Some ideas can be found in Cluster computing and MapReduce
lecture video series [by Google(r)]; k-Mean clustering is discussed in lecture #4
. Slides can be found here
.
Interestingly, Hadoop based implementation using Canopy-clustering
seems to be here: http://code.google.com/p/canopy-clustering/
(GPL 3 licence)
Here's another useful paper http://www2.chass.ncsu.edu/garson/PA765/cluster.htm
.
The initial implementation in MAHOUT-5 accepts two input directories: one for the data points and one for the initial clusters. The data directory contains multiple input files containing dense vectors of Java type Float[] encoded as "[v1, v2, v3, ..., vn, ]", while the clusters directory contains a single file 'part-00000' which is in SequenceFile format and contains all of the initial cluster centers encoded as "Cn - [c1, c2, ..., cn, ]. None of the input directories are modified by the implementation, allowing experimentation with initial clustering and convergence values.
The program iterates over the input points and clusters, outputting a new directory "clustersN" containing a cluster center file "part-00000" for each iteration N. This process uses a mapper/combiner/reducer/driver as follows:
With the latest diff (MAHOUT-5c and newer), Canopy clustering can be used to compute the initial clusters for KMeans:
// now run the CanopyDriver job
CanopyDriver.runJob("testdata/points", "testdata/canopies"

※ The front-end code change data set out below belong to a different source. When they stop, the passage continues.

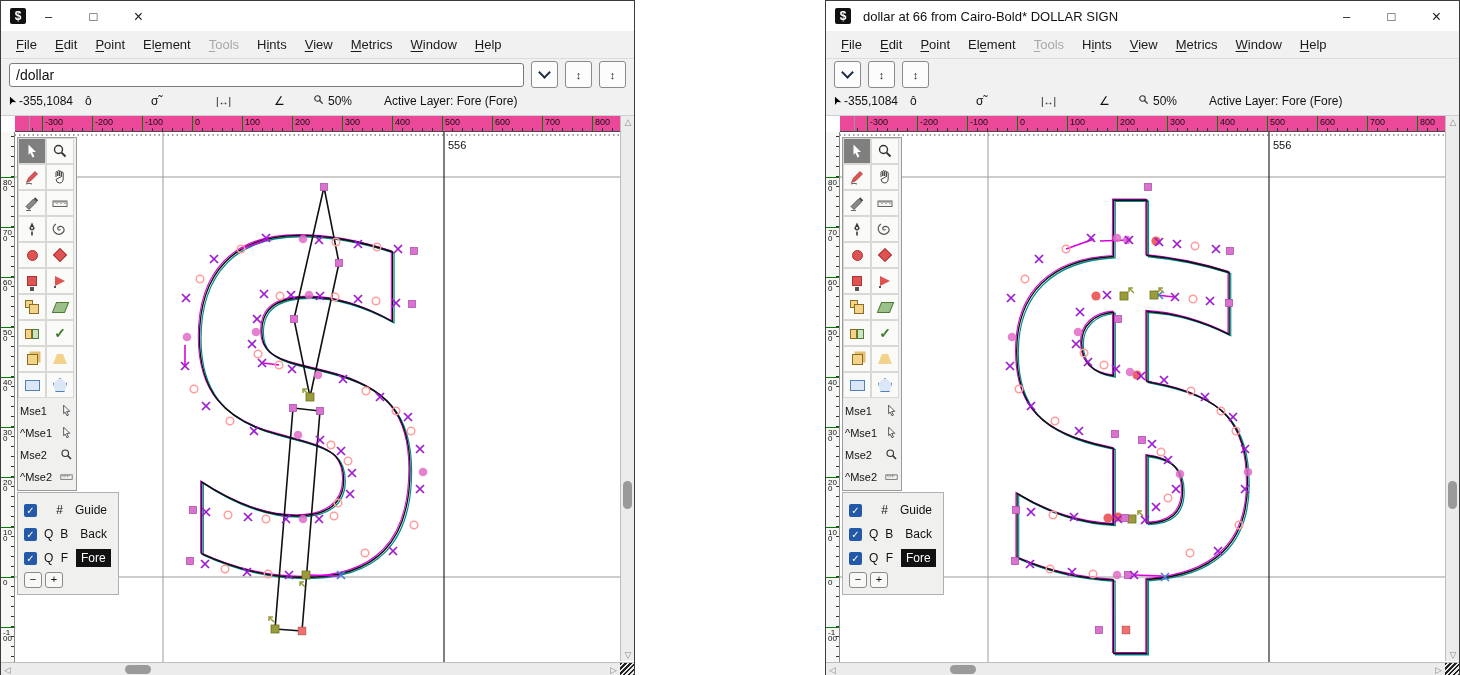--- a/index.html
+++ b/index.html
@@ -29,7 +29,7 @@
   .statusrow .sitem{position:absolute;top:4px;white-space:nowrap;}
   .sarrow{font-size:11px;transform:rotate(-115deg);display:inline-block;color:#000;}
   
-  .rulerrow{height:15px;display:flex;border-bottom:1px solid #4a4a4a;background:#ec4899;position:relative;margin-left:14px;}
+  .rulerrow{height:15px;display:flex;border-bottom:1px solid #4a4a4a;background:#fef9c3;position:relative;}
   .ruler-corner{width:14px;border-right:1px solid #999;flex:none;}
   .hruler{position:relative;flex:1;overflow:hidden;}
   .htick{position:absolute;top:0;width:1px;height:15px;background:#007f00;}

ManhattanDistanceMeasure.class.getName(), (float) 3.1, (float) 2.1,
"dist/apache-mahout-0.1-dev.jar");// now run the KMeansDriver job
KMeansDriver.runJob("testdata/points", "testdata/canopies", "output",
EuclideanDistanceMeasure.class.getName(), "0.001", "10");
In the above example, the input data points are stored in 'testdata/points' and the CanopyDriver is configured to output to the 'testdata/canopies' directory. Once the driver executes it will contain the canopy definition file. Upon running the KMeansDriver the output directory will have two or more new directories: 'clustersN'' containining the clusters for each iteration and 'points' will contain the clustered data points.